Le journal développe aussi l'exemple emblématique d'une étude sur les liens entre le glyphosate et le développement du fœtus. En novembre 2010, l'une des principales toxicologues de Monsanto, Donna Farmer, envoie les "46 premières pages" d'un article à un cabinet de consultants, qui sera ensuite chargé de sa publication dans une revue scientifique. L'étude est publiée dans le Journal of Toxicology and Environmental Health, Part B, mais le nom de Donna Farmer n'apparaît nulle part. Seuls les consultants extérieurs, missionnés par Monsanto, sont cités. Une nouvelle fois, l'étude affirme que le glyphosate ne présente pas de risques pour le fœtus. 
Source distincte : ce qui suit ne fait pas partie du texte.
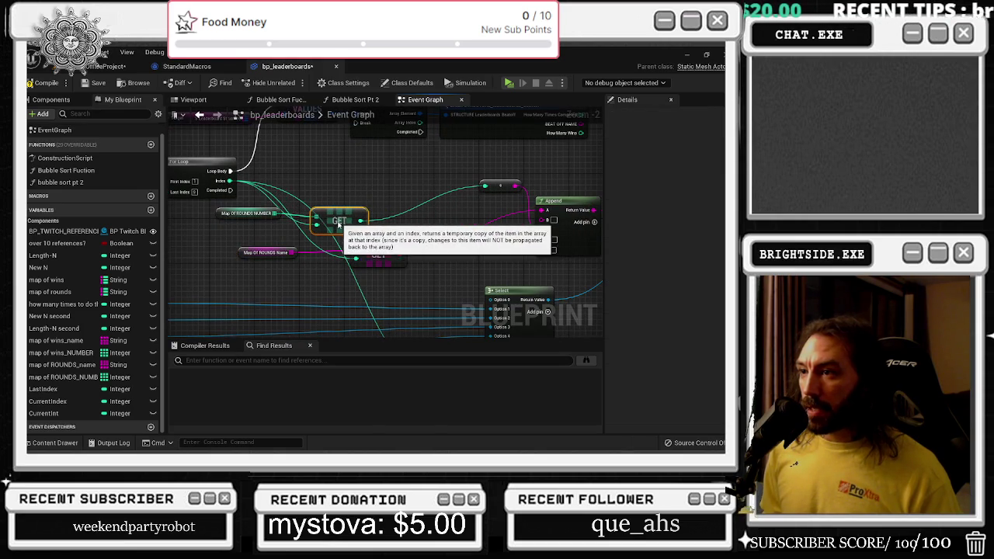
drag(504, 187, 444, 220)
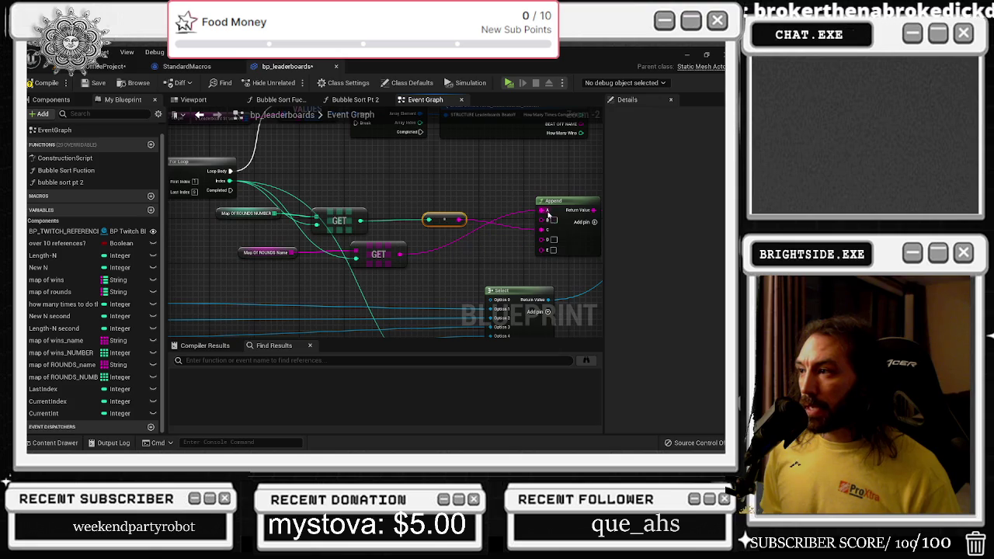
drag(397, 256, 330, 264)
Shift the upper map, GET and + group down-left, and move the struct, VALUES and loop nodes down-right
scroll(330, 264, down, 2)
drag(285, 240, 411, 230)
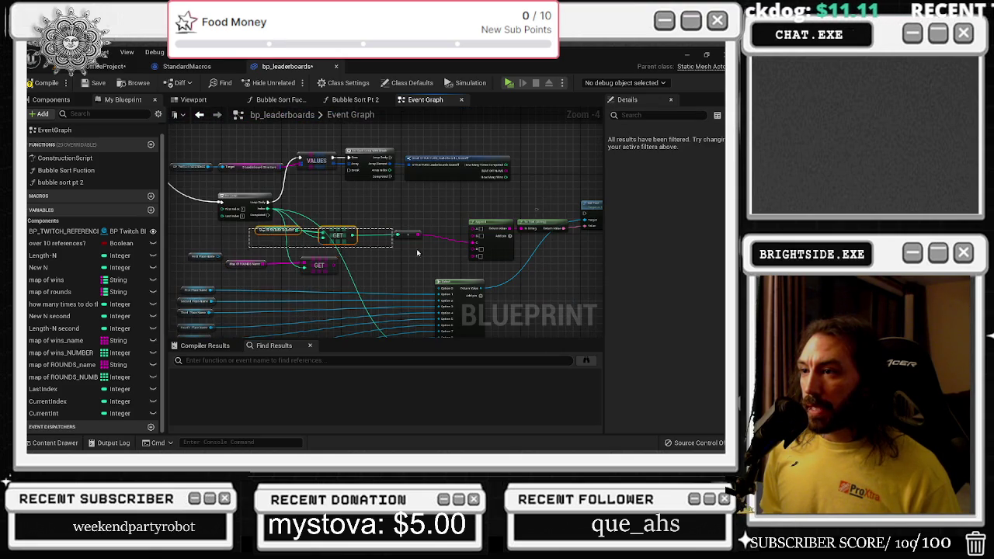
drag(346, 235, 328, 248)
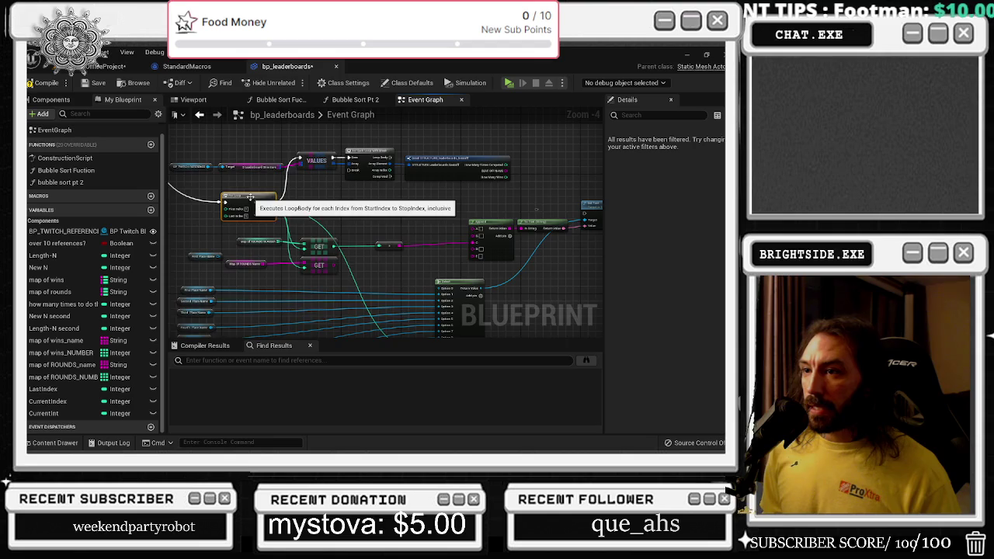
scroll(323, 189, up, 2)
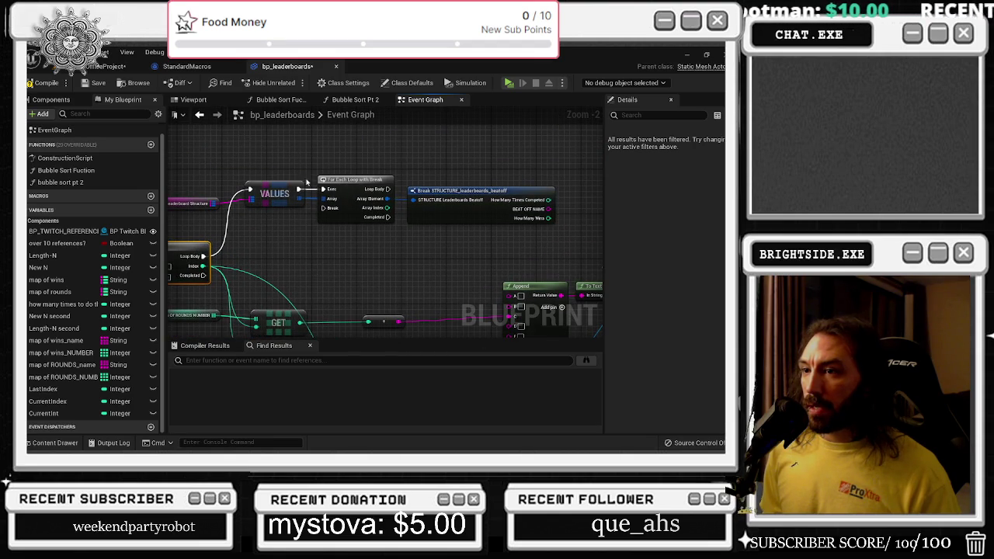
mouse_move(254, 215)
mouse_down()
mouse_move(344, 218)
mouse_move(367, 284)
mouse_move(377, 286)
mouse_move(359, 250)
mouse_move(355, 196)
mouse_move(376, 191)
mouse_up()
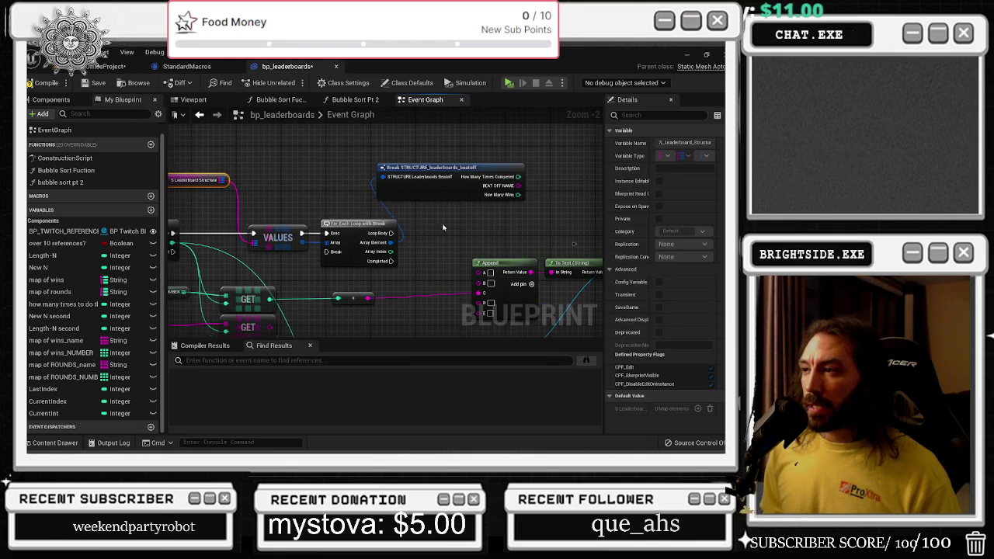
Add an Equal (==) node fed by the How Many Times Completed pin
drag(442, 226, 408, 231)
drag(486, 203, 484, 227)
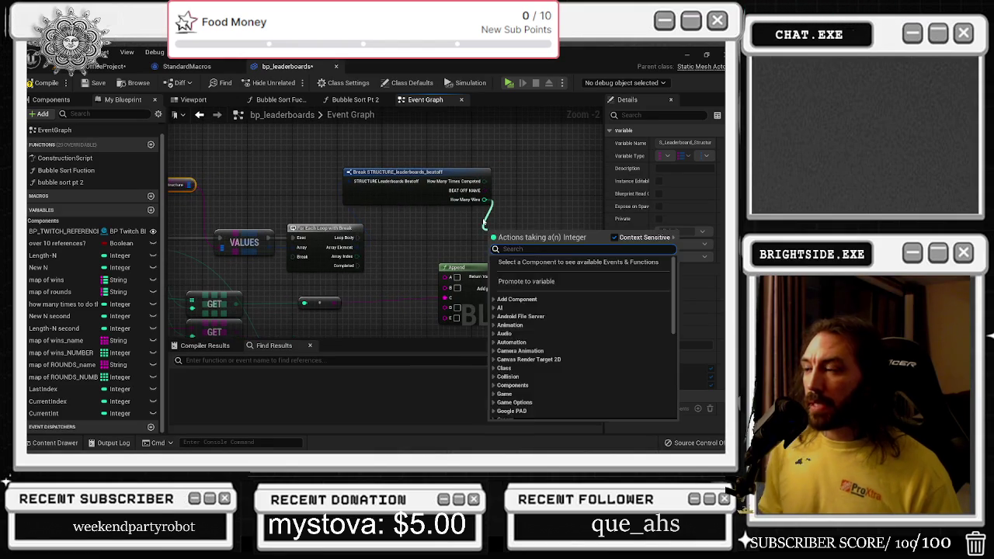
key(Escape)
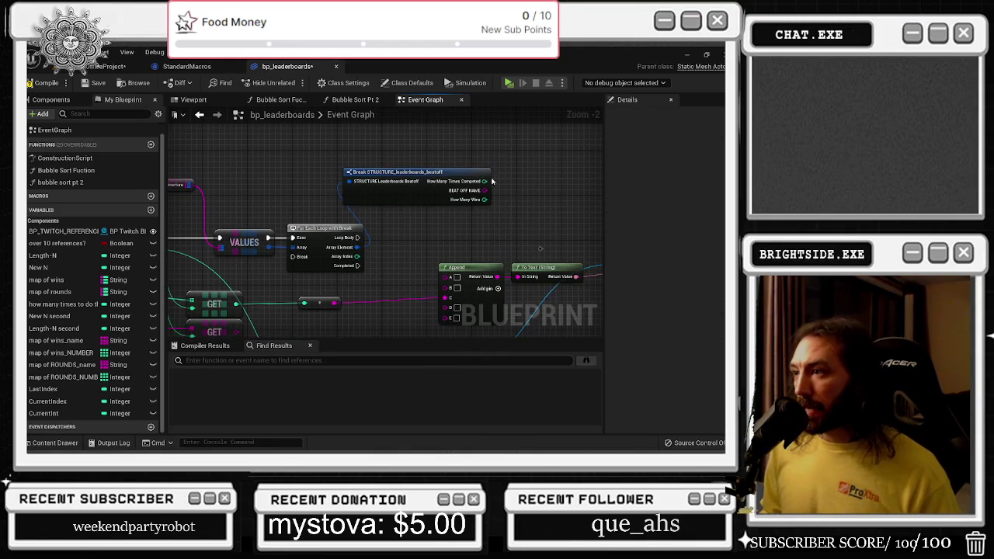
drag(485, 181, 494, 227)
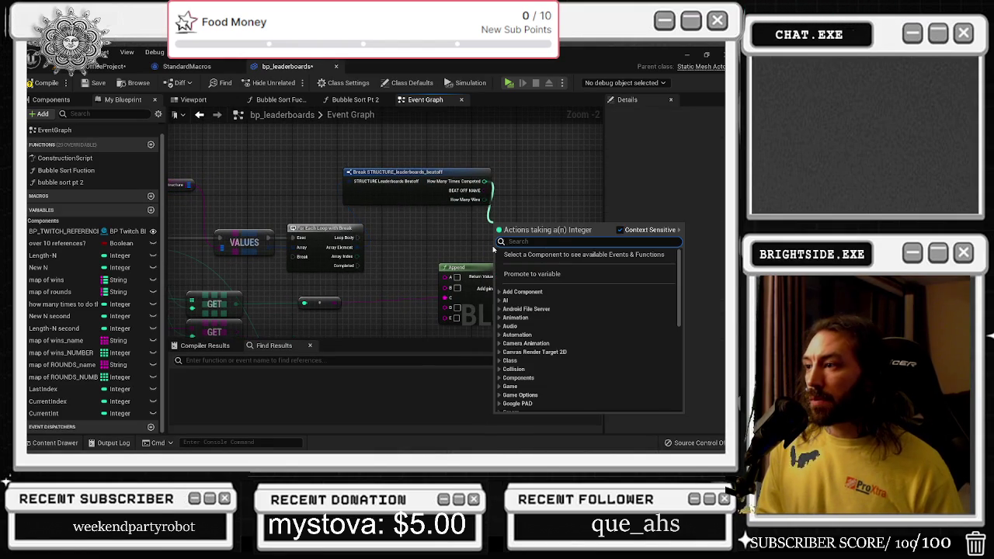
text(equal)
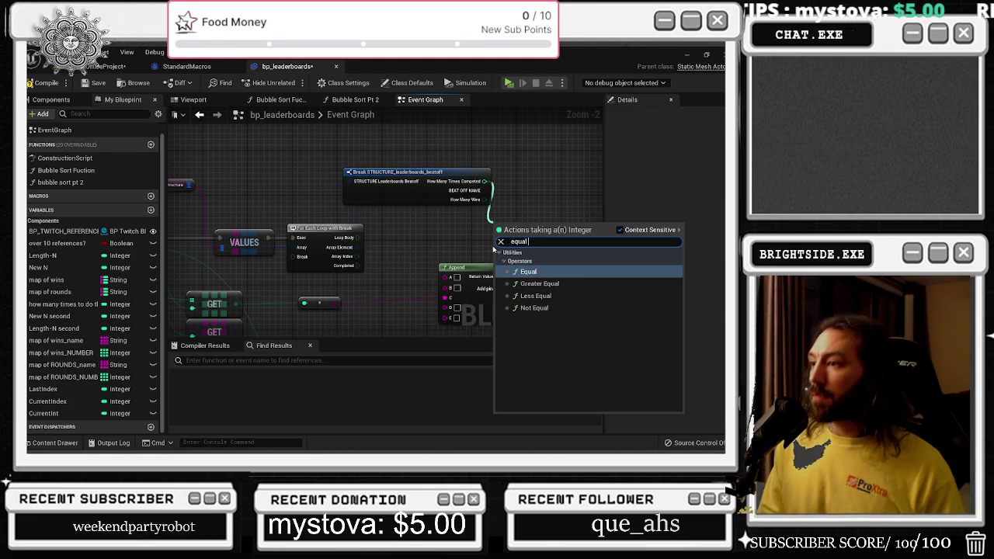
key(Return)
Paste a Do N node after the loop body, then delete it to make room for a Branch
drag(493, 249, 371, 203)
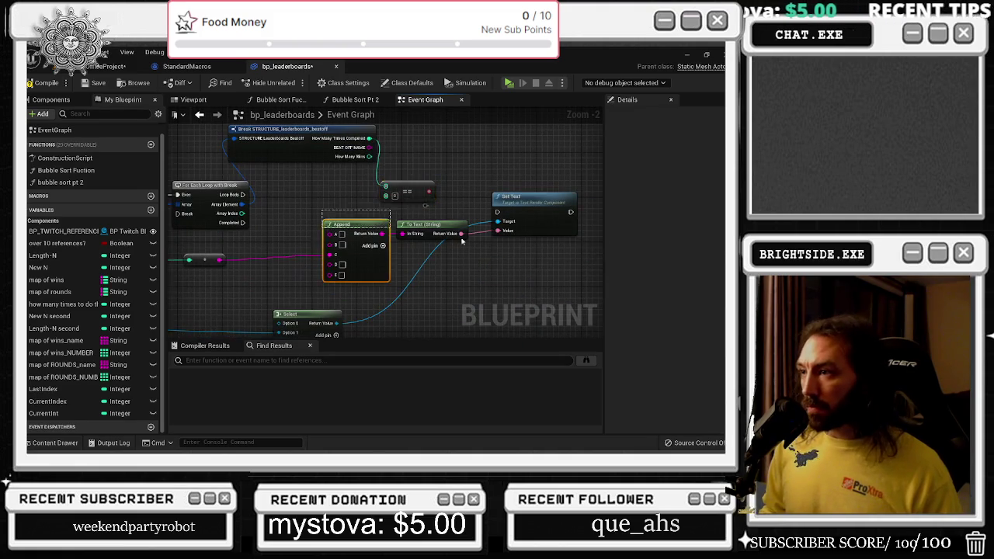
mouse_move(514, 202)
mouse_down()
mouse_move(305, 206)
mouse_move(444, 208)
mouse_up()
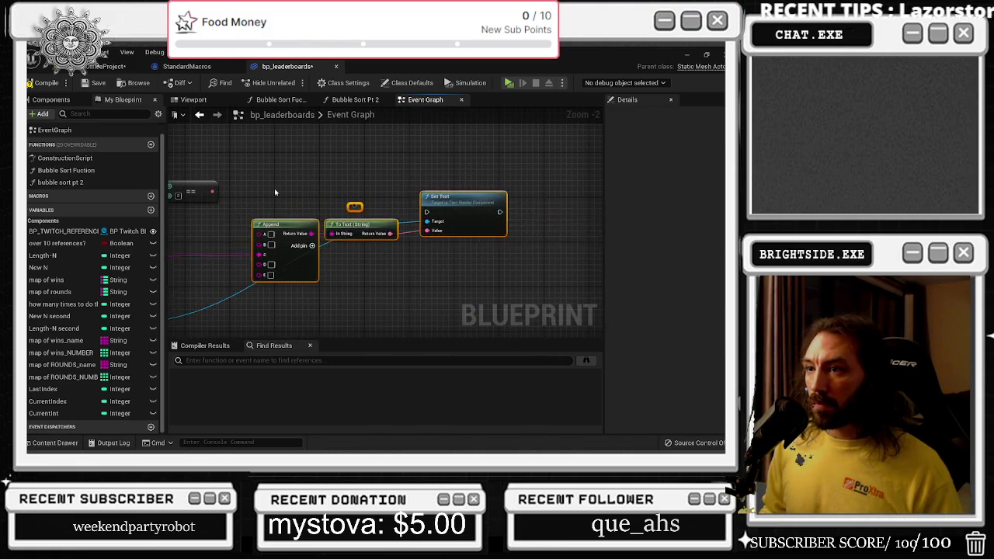
drag(274, 188, 435, 222)
key(ctrl+v)
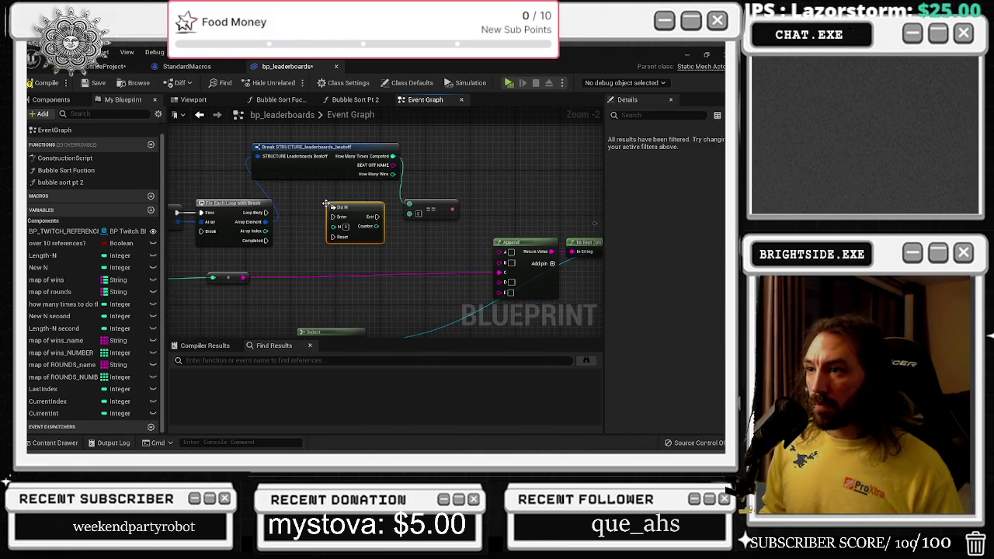
mouse_move(266, 212)
mouse_down()
mouse_move(330, 214)
mouse_move(308, 196)
mouse_up()
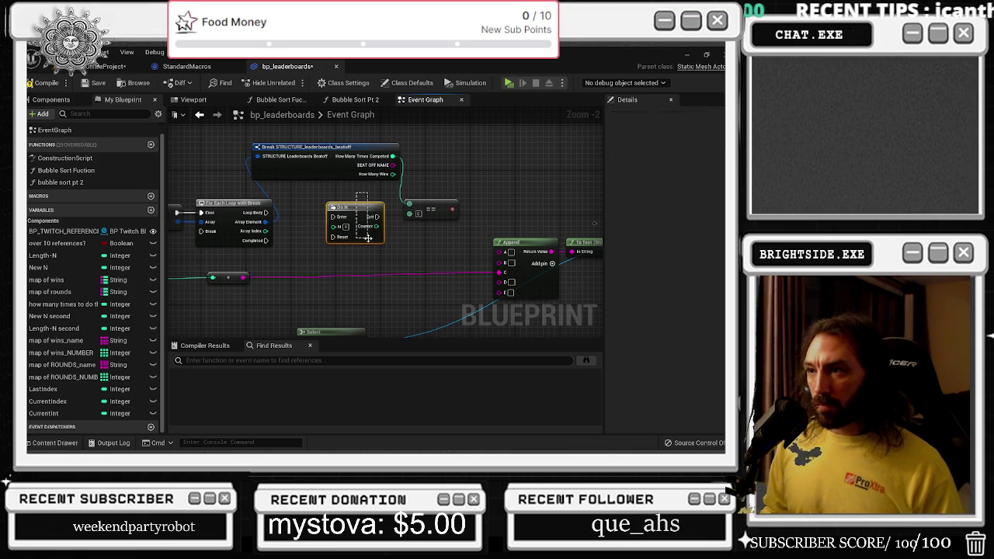
key(Delete)
Place a Branch wired from the loop body and arrange it with the ==, Break struct and Set Text nodes
click(326, 209)
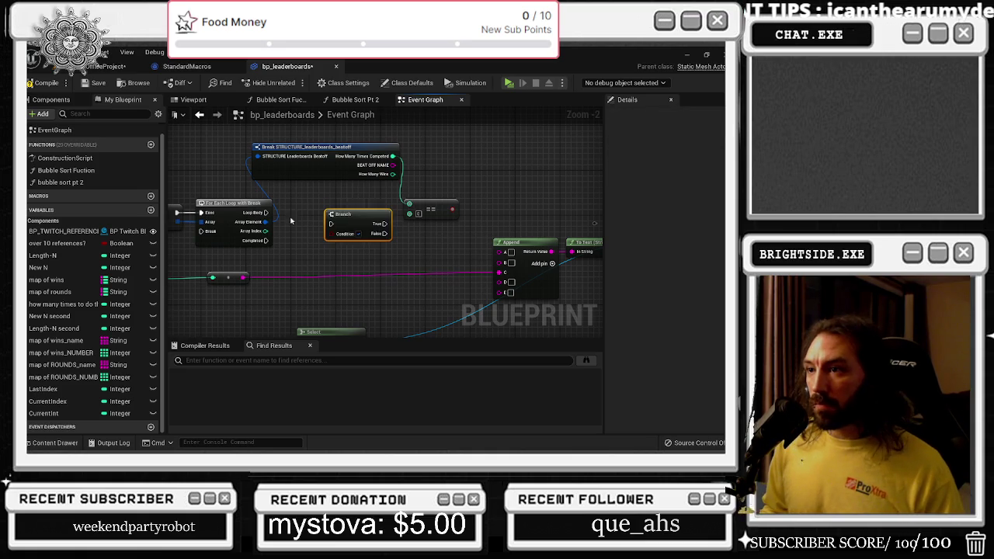
mouse_move(267, 212)
mouse_down()
mouse_move(334, 223)
mouse_move(474, 210)
mouse_move(401, 242)
mouse_up()
click(392, 213)
drag(394, 173, 381, 237)
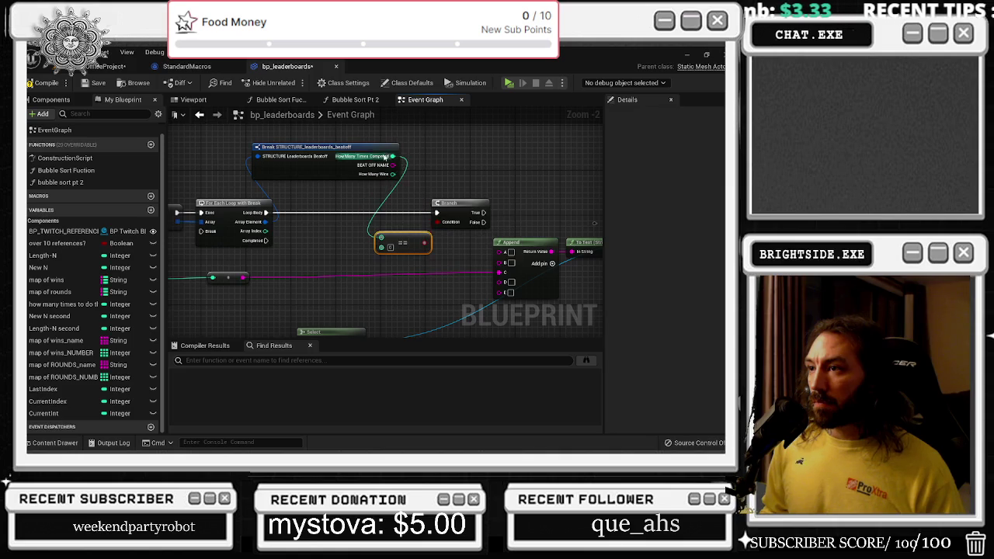
drag(346, 147, 398, 150)
drag(365, 190, 497, 260)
Monsanto s'invite aussi dans les médias généralistes

Et le phénomène ne s'arrête pas aux publications scientifiques. Selon Le Monde, plusieurs articles du biologiste américain Henry Miller, publiés par le magazine économique Forbes, ont, en réalité, été écrits presque entièrement par des salariés de Monsanto. Le géant de l'agrochimie a sollicité le scientifique dès février 2015, pour contrecarrer les travaux du Centre international de recherche sur le cancer (Circ) sur les risques du glyphosate. Cette Agence de l'Organisation mondiale de la Santé (OMS) a en effet conclu que la molécule était un "cancérogène probable" pour l'homme. 

Un cadre de Monsanto propose alors à Henry Miller d'"en écrire davantage au sujet du Circ, son processus et sa décision controversée", révèlent les "Monsanto Papers" cités par Le Monde. "J’ai les informations de base et je peux les fournir si besoin", poursuit ce salarié. Le biologiste accepte. Le texte que Monsanto lui transmet est diffusé presque sans changement sur Forbes.com.

En août dernier, à la suite de ces révélations, le magazine économique a supprimé l'ensemble des tribunes signées par Henry Miller sur son site. En cause : un "conflit d'intérêts" évident entre le travail du chroniqueur et ses liens avec Monsanto. Interrogés par Le Monde, plusieurs autres scientifiques visés continuent de nier toute "écriture fantôme". Tout comme Monsanto, qui évoque un e-mail "sorti de son contexte".